Your enterprise’s mileage may vary, but in every place I’ve ever worked at, I’ve taken a pretty dogmatic approach to disk space utilization on VMs, especially ones hosting specialty workloads, such as Engineering or financial applications.
And that dogma is: No workload is special enough that it needs greater than 15% free disk space on its attached volume, non-boot volume.
This causes no end of consternation and panic among technicians who deploy & support software products.
“Don’t fence me in!” they shout via email. “Oh, give me space lots of space on your stack of spindles, don’t fence me in. Let me write my .isos and .baks till the free space dwindles! Please, don’t fence me in,” they cry.
“I can’t stand your fences. Let my IO wonder over yonder,” they bleat, escalating now, to their manager and mine.
Look, I get it. Seeing that the D: drive is down to 18% free space makes such techs feel a bit claustrophobic. And I mean no disrespect to my IT colleagues who deploy/support these applications. I know they are finicky, moody things, usually ported from a *nix world into Windows. I get it. You are, in a sense, advocating for your customer (the Engineering department, or Finance) and you think I’m getting in your way, making your job harder and your deployment less than optimal.
But from my seat, if you’ve got more than 15% free space on your attached volume in production, you’re wasting my business’ money.

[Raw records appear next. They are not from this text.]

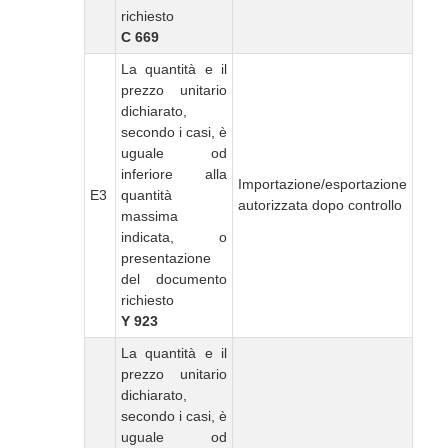
richiesto
C 669
La quantità e il
prezzo unitario
dichiarato,
secondo i casi, è
uguale od
inferiore alla
Importazione/esportazione
E3
quantità
autorizzata dopo controllo
massima
indicata, o
presentazione
del documento
richiesto
Y 923
La quantità e il
prezzo unitario
dichiarato,
secondo i casi, è
uguale od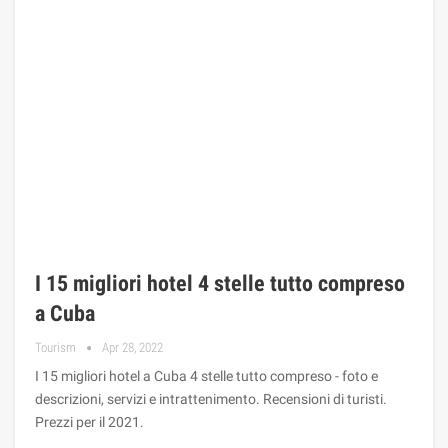
I 15 migliori hotel 4 stelle tutto compreso
a Cuba
Tourism
Apr 28, 2022
I 15 migliori hotel a Cuba 4 stelle tutto compreso - foto e
descrizioni, servizi e intrattenimento. Recensioni di turisti.
Prezzi per il 2021.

I know disk space is cheap, but if I gave all the specialty software vendors what they asked for when deploying their product in my stack, my enterprise would :
- Still have a bunch of physical servers doing one workload, consuming electricity and generating heat instead of being hyper-rationalized on a few powerful hosts
- Lots of wasted RAM & disk resources. 400GB free on this one, 500GB free on that one, and pretty soon we’re talking about real storage space
One of the great things about the success of virtualization is that it killed off the sacred cows in your 42U rack. It gave us in the Infrastructure side of the house the ability to economize, to study the inputs to our stack and adjust the outputs based not on what the vendor wanted, or even what us in IT wanted, but on what the business required of us.

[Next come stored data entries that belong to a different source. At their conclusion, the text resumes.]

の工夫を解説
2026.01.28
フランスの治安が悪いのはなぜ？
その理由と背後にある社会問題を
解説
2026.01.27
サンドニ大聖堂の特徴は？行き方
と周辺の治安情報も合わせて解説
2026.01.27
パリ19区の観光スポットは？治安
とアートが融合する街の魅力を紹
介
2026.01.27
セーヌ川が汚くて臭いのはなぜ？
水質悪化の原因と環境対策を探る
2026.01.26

And so, as we enter an age in which virtualization is the standard (indeed, some would argue we passed that mark a year or two ago), we’ve seen various software vendors remove the “must be physical server” requirement from their product literature. Which is a great thing cause I got tired of fighting that battle.

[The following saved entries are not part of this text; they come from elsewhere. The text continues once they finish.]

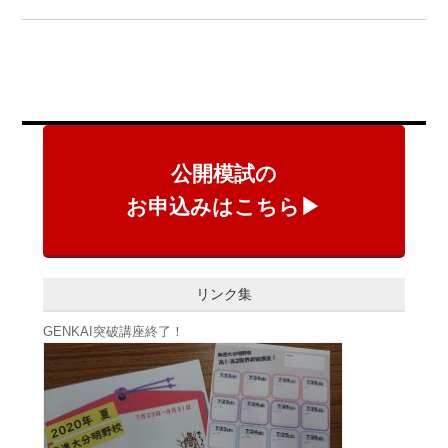
有
公開模試の
お申込みはこちら▶
リンク集
GENKAI突破講座終了！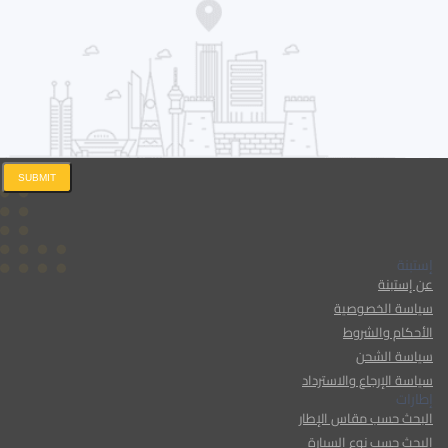
SUBMIT
إستبنة
عن إستبنة
سياسة الخصوصية
الأحكام والشروط
سياسة الشحن
سياسة الإرجاع والاسترداد
إطارات
البحث حسب مقاس الإطار
البحث حسب نوع السيارة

But they still ask for too much space. If you need more than 15% free on any of the attached, MPIO-based, highly-available, high performing LUNs I’ve given you, you didn’t plan something correctly. Here’s a hint: in modern IT, discrimination is not only allowed, but encouraged. I’m not going to provision you space on the best disk I have for backups, for instance. That workload will get a secondary LUN on my slow array!